The Israeli police received a call at 2:20p.m. about a bomb on a bus in Bat Yam. The device then detonated, three minutes after the last passengers had been evacuated. All the windows on the bus "were either blown out or shattered" by the explosion and "seats were mangled." It was the first terrorist bombing in Israel since a November 21, 2012 bus bombing in Tel Aviv.

According to Israel's internal security service Shin Bet, the bomb "consisted of two kilograms of improvised explosives surrounded by nails and screws and stuffed into a pressure cooker."

The Jerusalem Post commented, "Like in many past bombings in Israel, tragedy was prevented by the actions of everyday citizens, who helped clear other passengers away from the blast."

==Capture of suspects==
After a news blackout was lifted late on 2 January 2014, Israel's Shin Bet announced it had arrested "four Islamic Jihad operatives from Bethlehem and 10 other people," including a Bedouin citizen of Israel. The four operatives "were named as Yusef Salamah, 22, Shehada Ta’amri, 24, Hamdi Ta’amri, 21 and Sami Harimi, 20." Shehada and Hamdi are brothers. At the time of the bombing, Hamdi was serving as "a Palestinian Authority police officer" and "was in the middle of officer's candidate school in Jericho."

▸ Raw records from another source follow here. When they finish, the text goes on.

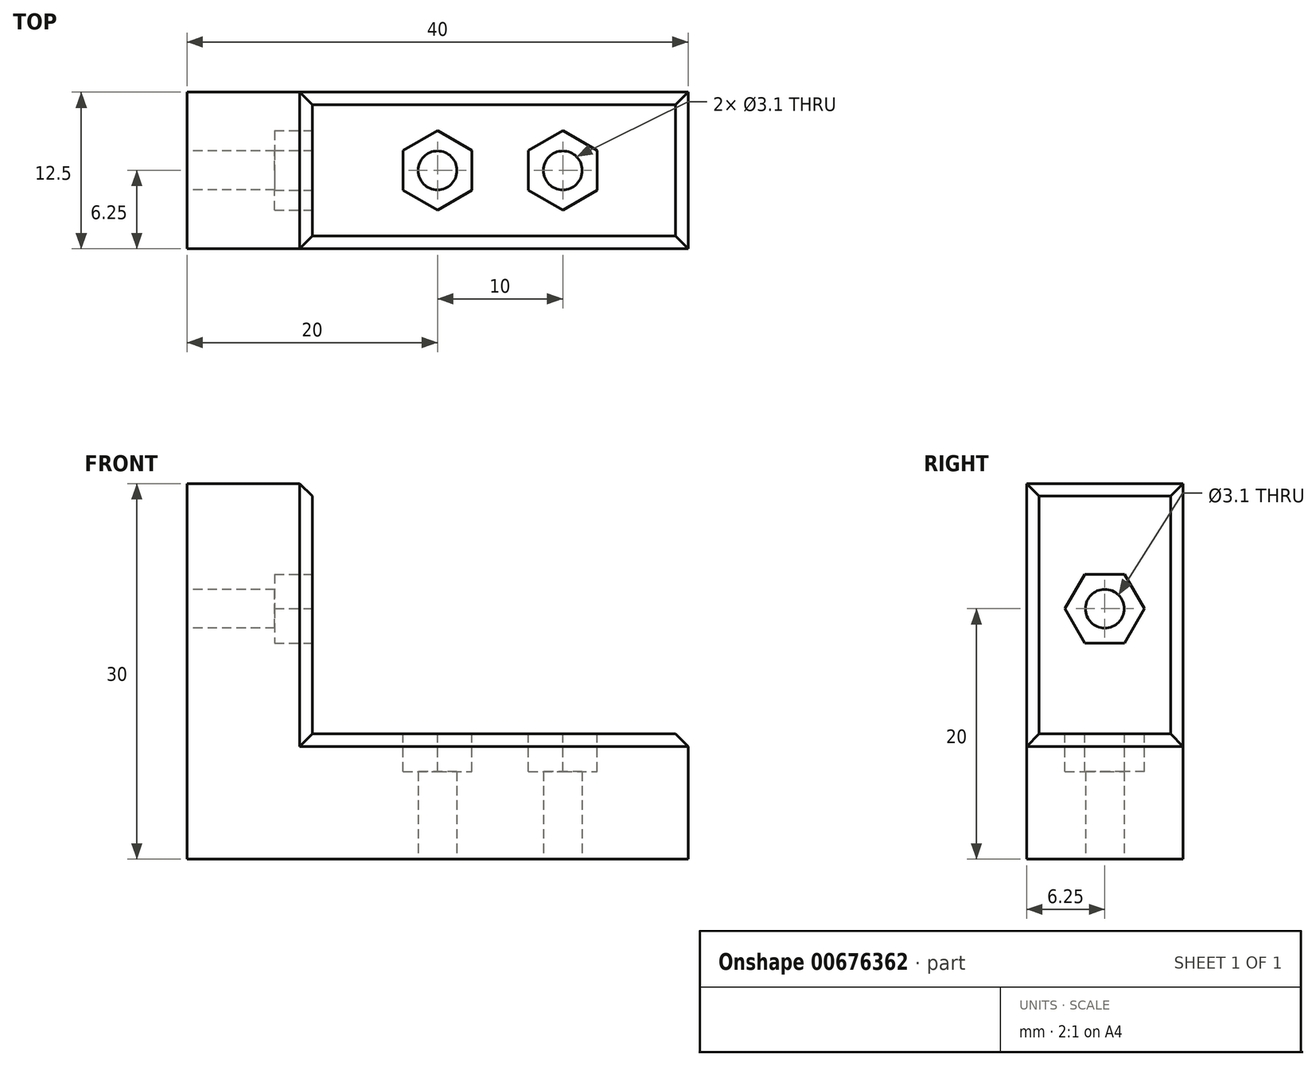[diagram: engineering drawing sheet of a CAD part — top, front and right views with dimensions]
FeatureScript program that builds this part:
annotation { "Feature Type Name" : "Feature", "Feature Type Description" : "" }
export const myFeature = defineFeature(function(context is Context, id is Id, definition is map)
    precondition{}
    {
        {
            var Q0;
            Q0=qCreatedBy(makeId("Top.planeOp"),FACE);
            var sketch = newSketch(context, id + "F0", { "sketchPlane" : qUnion([Q0])});
            skLineSegment(sketch, "E0", {"start": v(0, 0) * mm, "end": v(40, 0) * mm});
            skLineSegment(sketch, "E1", {"start": v(40, 0) * mm, "end": v(40, 12.5) * mm});
            skLineSegment(sketch, "E2", {"start": v(40, 12.5) * mm, "end": v(0, 12.5) * mm});
            skLineSegment(sketch, "E3", {"start": v(0, 12.5) * mm, "end": v(0, 0) * mm});
            skLineSegment(sketch, "E4", {"start": v(10, 12.5) * mm, "end": v(10, 0) * mm});
            skCircle(sketch, "E5", {"center": v(20, 6.25) * mm, "radius": 1.55 * mm});
            skPoint(sketch, "E5.centerSnap0", {"position": v(10, 6.25) * mm});
            skCircle(sketch, "E6", {"center": v(30, 6.25) * mm, "radius": 1.55 * mm});
            skSolve(sketch);
        }
        {
            var Q0;
            {var subQ1=sQuery(id+"F0.wireOp",EDGE,"E1");Q0=makeQuery(id+"F0.imprint","IMPRINT",FACE,{"disambiguationData":[TD([[makeQuery(id+"F0.imprint","IMPRINT",EDGE,{"derivedFrom":subQ1}),1.0]])]});}
            extrude(context, id + "F1", {"entities" : qUnion([Q0]), "depth" : 10 * mm, "offsetDistance" : 25 * mm});
        }
        {
            var Q0;
            {var subQ0=sQuery(id+"F0.wireOp",EDGE,"E3");Q0=makeQuery(id+"F0.imprint","IMPRINT",FACE,{"disambiguationData":[TD([[makeQuery(id+"F0.imprint","IMPRINT",EDGE,{"derivedFrom":subQ0}),1.0]])]});}
            extrude(context, id + "F2", {"entities" : qUnion([Q0]), "operationType" : NewBodyOperationType.ADD, "depth" : 30 * mm, "offsetDistance" : 25 * mm});
        }
        {
            var Q0;
            Q0=makeQuery(id+"F2.opExtrude","SWEPT_FACE",FACE,{"disambiguationData":[OSD([sQuery(id+"F0.wireOp",EDGE,"E3")])]});
            var sketch = newSketch(context, id + "F3", { "sketchPlane" : qUnion([Q0])});
            skCircle(sketch, "E7", {"center": v(-6.25, 20) * mm, "radius": 1.55 * mm});
            skPoint(sketch, "E7.centerSnap0", {"position": v(-6.25, 0) * mm});
            skSolve(sketch);
        }
        {
            var Q0;
            Q0=makeQuery(id+"F3.imprint","IMPRINT",FACE,{"disambiguationData":[TD([[makeQuery(id+"F3.imprint","IMPRINT",EDGE,{"derivedFrom":sQuery(id+"F3.wireOp",EDGE,"3LT1dNw4-eTpW-6s3u-LaV7-4F9vMbJp19KZ")}),1.0]])]});
            var Q1;
            Q1=makeQuery(id+"F3.imprint","IMPRINT",FACE,{"disambiguationData":[TD([[makeQuery(id+"F3.imprint","IMPRINT",EDGE,{"derivedFrom":sQuery(id+"F3.wireOp",EDGE,"E7")}),1.0]])]});
            extrude(context, id + "F4", {"entities" : qUnion([Q0, Q1]), "operationType" : NewBodyOperationType.REMOVE, "oppositeDirection" : true, "depth" : 10 * mm, "offsetDistance" : 25 * mm});
        }
        {
            var Q0;
            Q0=makeQuery(id+"F1.opExtrude","CAP_EDGE",EDGE,{"disambiguationData":[OSD([sQuery(id+"F0.wireOp",EDGE,"E0")])],"isStart":false});
            var Q1;
            Q1=makeQuery(id+"F1.opExtrude","CAP_EDGE",EDGE,{"disambiguationData":[OSD([sQuery(id+"F0.wireOp",EDGE,"E1")])],"isStart":false});
            var Q2;
            Q2=makeQuery(id+"F1.opExtrude","CAP_EDGE",EDGE,{"disambiguationData":[OSD([sQuery(id+"F0.wireOp",EDGE,"E2")])],"isStart":false});
            var Q3;
            Q3=makeQuery(id+"F2.opExtrude","SWEPT_EDGE",EDGE,{"disambiguationData":[OSD([sQuery(id+"F0.wireOp",EDGE,"E2"),sQuery(id+"F0.wireOp",EDGE,"E4")])]});
            var Q4;
            Q4=makeQuery(id+"F2.opExtrude","CAP_EDGE",EDGE,{"disambiguationData":[OSD([sQuery(id+"F0.wireOp",EDGE,"E4")])],"isStart":false});
            var Q5;
            Q5=makeQuery(id+"F2.opExtrude","SWEPT_EDGE",EDGE,{"disambiguationData":[OSD([sQuery(id+"F0.wireOp",EDGE,"E0"),sQuery(id+"F0.wireOp",EDGE,"E4")])]});
            chamfer(context, id + "F5", {"entities" : qUnion([Q0, Q1, Q2, Q3, Q4, Q5]), "width" : 1 * mm, "tangentPropagation" : true});
        }
        {
            var Q0;
            Q0=makeQuery(id+"F1.opExtrude","CAP_FACE",FACE,{"disambiguationData":[OSD([sQuery(id+"F0.wireOp",EDGE,"E0"),sQuery(id+"F0.wireOp",EDGE,"E1"),sQuery(id+"F0.wireOp",EDGE,"E2"),sQuery(id+"F0.wireOp",EDGE,"E4"),sQuery(id+"F0.wireOp",EDGE,"E5"),sQuery(id+"F0.wireOp",EDGE,"E6")])],"isStart":false});
            var sketch = newSketch(context, id + "F6", { "sketchPlane" : qUnion([Q0])});
            skCircle(sketch, "E8.cCircle", {"center": v(20, 6.25) * mm, "radius": 2.75 * mm, "construction": true});
            skLineSegment(sketch, "E8.0", {"start": v(22.75, 7.84) * mm, "end": v(22.75, 4.66) * mm});
            skLineSegment(sketch, "E8.1", {"start": v(22.75, 4.66) * mm, "end": v(20, 3.07) * mm});
            skLineSegment(sketch, "E8.2", {"start": v(20, 3.07) * mm, "end": v(17.25, 4.66) * mm});
            skLineSegment(sketch, "E8.3", {"start": v(17.25, 4.66) * mm, "end": v(17.25, 7.84) * mm});
            skLineSegment(sketch, "E8.4", {"start": v(17.25, 7.84) * mm, "end": v(20, 9.43) * mm});
            skLineSegment(sketch, "E8.5", {"start": v(20, 9.43) * mm, "end": v(22.75, 7.84) * mm});
            skPoint(sketch, "E8.0.midPoint", {"position": v(22.75, 6.25) * mm});
            skCircle(sketch, "E9.cCircle", {"center": v(30, 6.25) * mm, "radius": 2.75 * mm, "construction": true});
            skLineSegment(sketch, "E9.0", {"start": v(32.75, 7.84) * mm, "end": v(32.75, 4.66) * mm});
            skLineSegment(sketch, "E9.1", {"start": v(32.75, 4.66) * mm, "end": v(30, 3.07) * mm});
            skLineSegment(sketch, "E9.2", {"start": v(30, 3.07) * mm, "end": v(27.25, 4.66) * mm});
            skLineSegment(sketch, "E9.3", {"start": v(27.25, 4.66) * mm, "end": v(27.25, 7.84) * mm});
            skLineSegment(sketch, "E9.4", {"start": v(27.25, 7.84) * mm, "end": v(30, 9.43) * mm});
            skLineSegment(sketch, "E9.5", {"start": v(30, 9.43) * mm, "end": v(32.75, 7.84) * mm});
            skPoint(sketch, "E9.0.midPoint", {"position": v(32.75, 6.25) * mm});
            skSolve(sketch);
        }
        {
            var Q0;
            Q0 = qSketchRegion(id + "F6", true);
            extrude(context, id + "F7", {"entities" : qUnion([Q0]), "operationType" : NewBodyOperationType.REMOVE, "oppositeDirection" : true, "depth" : 3 * mm, "offsetDistance" : 25 * mm});
        }
        {
            var Q0;
            Q0=makeQuery(id+"F2.opExtrude","SWEPT_FACE",FACE,{"disambiguationData":[OSD([sQuery(id+"F0.wireOp",EDGE,"E4")])]});
            var sketch = newSketch(context, id + "F8", { "sketchPlane" : qUnion([Q0])});
            skCircle(sketch, "E10.cCircle", {"center": v(6.25, 20) * mm, "radius": 2.75 * mm, "construction": true});
            skLineSegment(sketch, "E10.0", {"start": v(7.84, 17.25) * mm, "end": v(4.66, 17.25) * mm});
            skLineSegment(sketch, "E10.1", {"start": v(4.66, 17.25) * mm, "end": v(3.07, 20) * mm});
            skLineSegment(sketch, "E10.2", {"start": v(3.07, 20) * mm, "end": v(4.66, 22.75) * mm});
            skLineSegment(sketch, "E10.3", {"start": v(4.66, 22.75) * mm, "end": v(7.84, 22.75) * mm});
            skLineSegment(sketch, "E10.4", {"start": v(7.84, 22.75) * mm, "end": v(9.43, 20) * mm});
            skLineSegment(sketch, "E10.5", {"start": v(9.43, 20) * mm, "end": v(7.84, 17.25) * mm});
            skPoint(sketch, "E10.0.midPoint", {"position": v(6.25, 17.25) * mm});
            skSolve(sketch);
        }
        {
            var Q0;
            Q0 = qSketchRegion(id + "F8", true);
            extrude(context, id + "F9", {"entities" : qUnion([Q0]), "operationType" : NewBodyOperationType.REMOVE, "oppositeDirection" : true, "depth" : 3 * mm, "offsetDistance" : 25 * mm});
        }
    });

According to the Shin Bet, the bomb was built by Salamah and the two brothers. On the morning of 22 December, Harimi traveled south from Bethlehem, carrying the bomb in a black bag. In the southern Hebron hills, Harimi crossed into Israel through a hole in the Israeli West Bank barrier along with a group of Palestinian workers.

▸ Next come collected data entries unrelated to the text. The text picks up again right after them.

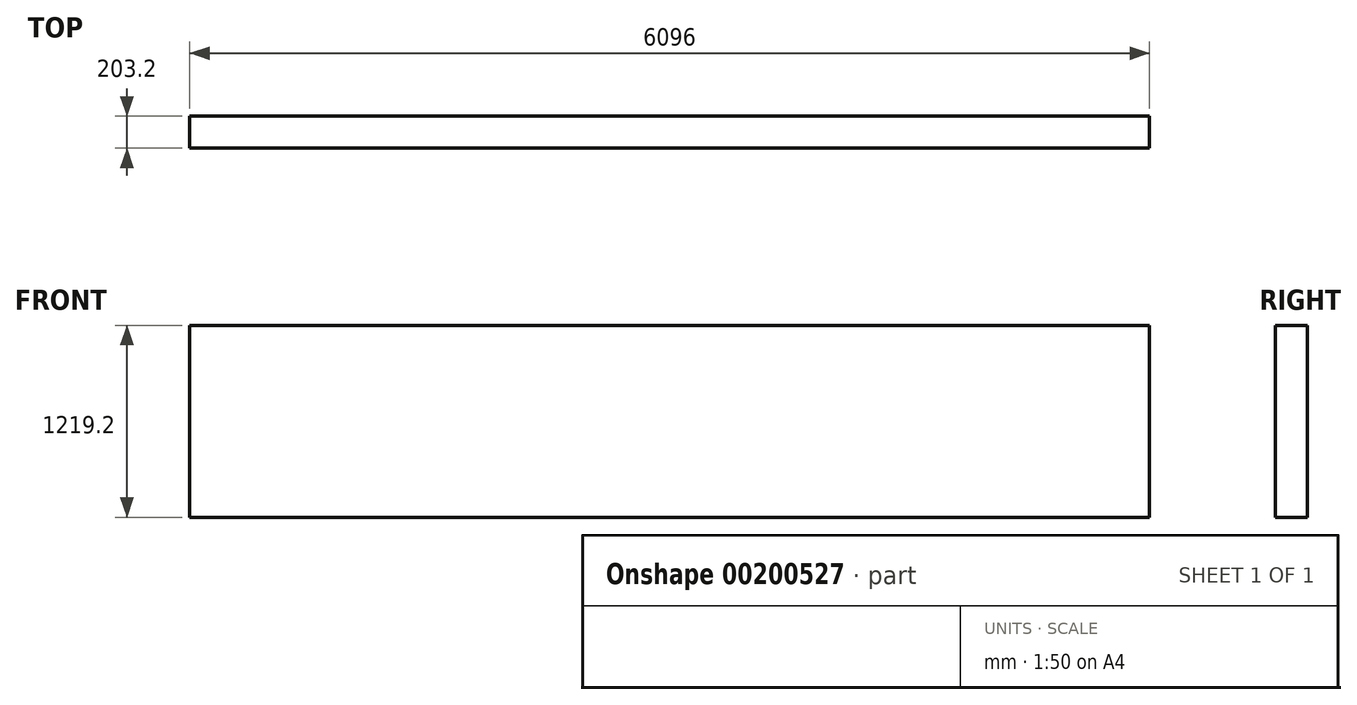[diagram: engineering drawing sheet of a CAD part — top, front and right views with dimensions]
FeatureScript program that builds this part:
annotation { "Feature Type Name" : "Feature", "Feature Type Description" : "" }
export const myFeature = defineFeature(function(context is Context, id is Id, definition is map)
    precondition{}
    {
        {
            var Q0;
            Q0=qCreatedBy(makeId("Front.planeOp"),FACE);
            var sketch = newSketch(context, id + "F0", { "sketchPlane" : qUnion([Q0])});
            skLineSegment(sketch, "E0.bottom", {"start": v(-3048, -609.6) * mm, "end": v(3048, -609.6) * mm});
            skLineSegment(sketch, "E0.top", {"start": v(-3048, 609.6) * mm, "end": v(3048, 609.6) * mm});
            skLineSegment(sketch, "E0.left", {"start": v(-3048, -609.6) * mm, "end": v(-3048, 609.6) * mm});
            skLineSegment(sketch, "E0.right", {"start": v(3048, -609.6) * mm, "end": v(3048, 609.6) * mm});
            skSolve(sketch);
        }
        {
            var Q0;
            Q0=makeQuery(id+"F0.imprint","IMPRINT",FACE,{"disambiguationData":[TD([[makeQuery(id+"F0.imprint","IMPRINT",EDGE,{"derivedFrom":sQuery(id+"F0.wireOp",EDGE,"E0.bottom")}),1.0]])]});
            extrude(context, id + "F1", {"entities" : qUnion([Q0]), "depth" : 203.2 * mm, "offsetDistance" : 25.4 * mm});
        }
    });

Once in Israel, Harimi received a ride to Jaffa from "a Bedouin citizen of Israel, who earned money transporting illegals into Israel to work." Before the bombing, Harimi had illegally worked at the Abulafia Bakery in Jaffa. Once in Jaffa, according to the Shin Bet, Harimi first prayed in a mosque and then boarded the 420 bus. He left the bag with the bomb in the center of the vehicle and then got off the bus. A few minutes later, around 2:30p.m., Harimi called the cellular device attached to the bomb and it detonated.

According to The Times of Israel, the bomb design was similar to that used in the Boston Marathon bombings earlier that year.

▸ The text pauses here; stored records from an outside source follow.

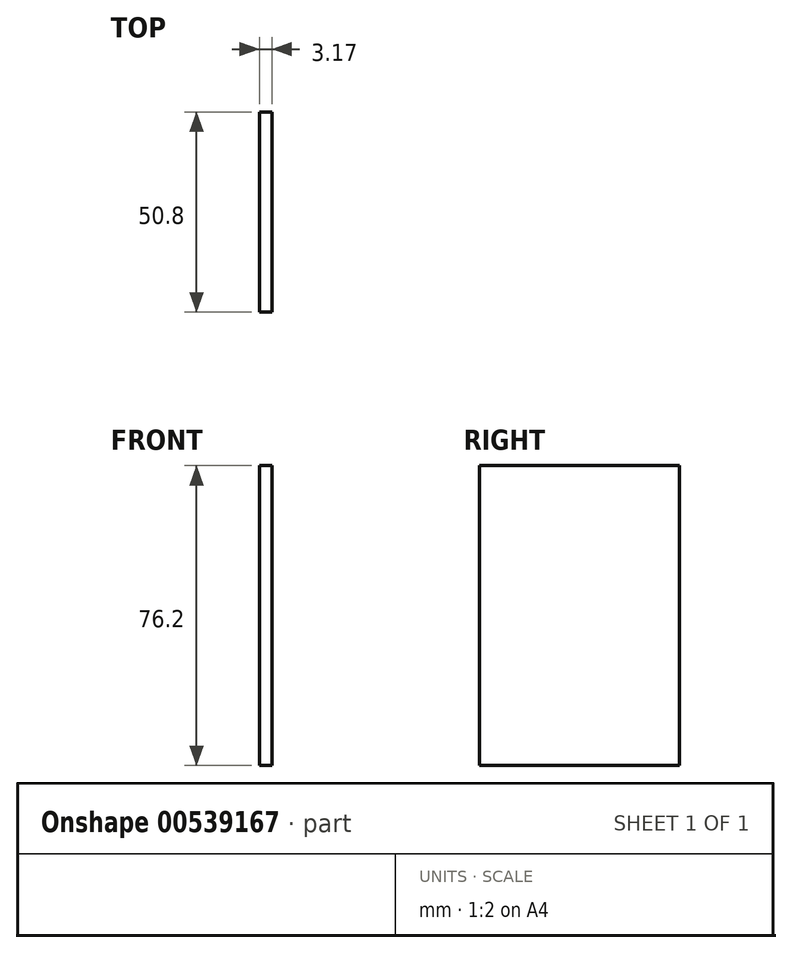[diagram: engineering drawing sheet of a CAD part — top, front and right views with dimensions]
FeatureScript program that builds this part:
annotation { "Feature Type Name" : "Feature", "Feature Type Description" : "" }
export const myFeature = defineFeature(function(context is Context, id is Id, definition is map)
    precondition{}
    {
        {
            var Q0;
            Q0=qCreatedBy(makeId("Right.planeOp"),FACE);
            var sketch = newSketch(context, id + "F0", { "sketchPlane" : qUnion([Q0])});
            skLineSegment(sketch, "E0.bottom", {"start": v(-25.4, -38.1) * mm, "end": v(25.4, -38.1) * mm});
            skLineSegment(sketch, "E0.top", {"start": v(-25.4, 38.1) * mm, "end": v(25.4, 38.1) * mm});
            skLineSegment(sketch, "E0.left", {"start": v(-25.4, -38.1) * mm, "end": v(-25.4, 38.1) * mm});
            skLineSegment(sketch, "E0.right", {"start": v(25.4, -38.1) * mm, "end": v(25.4, 38.1) * mm});
            skPoint(sketch, "E0.middle", {"position": v(0, 0) * mm});
            skSolve(sketch);
        }
        {
            var Q0;
            Q0=makeQuery(id+"F0.imprint","IMPRINT",FACE,{"disambiguationData":[TD([[makeQuery(id+"F0.imprint","IMPRINT",EDGE,{"derivedFrom":sQuery(id+"F0.wireOp",EDGE,"E0.bottom")}),1.0]])]});
            extrude(context, id + "F1", {"entities" : qUnion([Q0]), "depth" : 3.17 * mm, "offsetDistance" : 25.4 * mm});
        }
    });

During his interrogation, Harimi said that the cell was planning a larger bombing in Tel Aviv. 25 kilograms of explosive material were confiscated when the cell was arrested.

==Reaction==
- Israel: Chief of the Israeli police Yohanan Danino said, "The incident in Bat Yam shows the threat of terror is always in the background, and in particular, in times like now, when there is an attempt to advance the peace process." In a statement, Prime Minister Benjamin Netanyahu said that the involvement of a Palestinian police officer in the bombing was "further proof of direct involvement of people in the Palestinian Authority in terror activity." President Shimon Peres phoned and thanked bus driver Michael Yoger and passenger David Papo for their actions that saved lives.
- Palestine: Hamas and Palestinian Islamic Jihad "welcomed" the attack, but neither claimed responsibility. In an official press release, Hamas spokesman Fawzi Barhoum said the bombing was a "response to the crimes of the occupation." In an interview with Hamas's Al Aqsa TV, senior Palestinian Islamic Jihad operative Ahmed Almadalel stated, "there are many operations such as this – carried out by lone individuals or organizations – and it only stresses the fact that the conflict with the Zionist enemy is far from over. I believe that the acts will continue and we would like to stress, as ever, that we are on the verge of a huge explosion in the face of our Zionist enemy for its crimes against our people."
- United States: The U.S. government condemned the bombing, stating "violent acts targeting civilians are deplorable."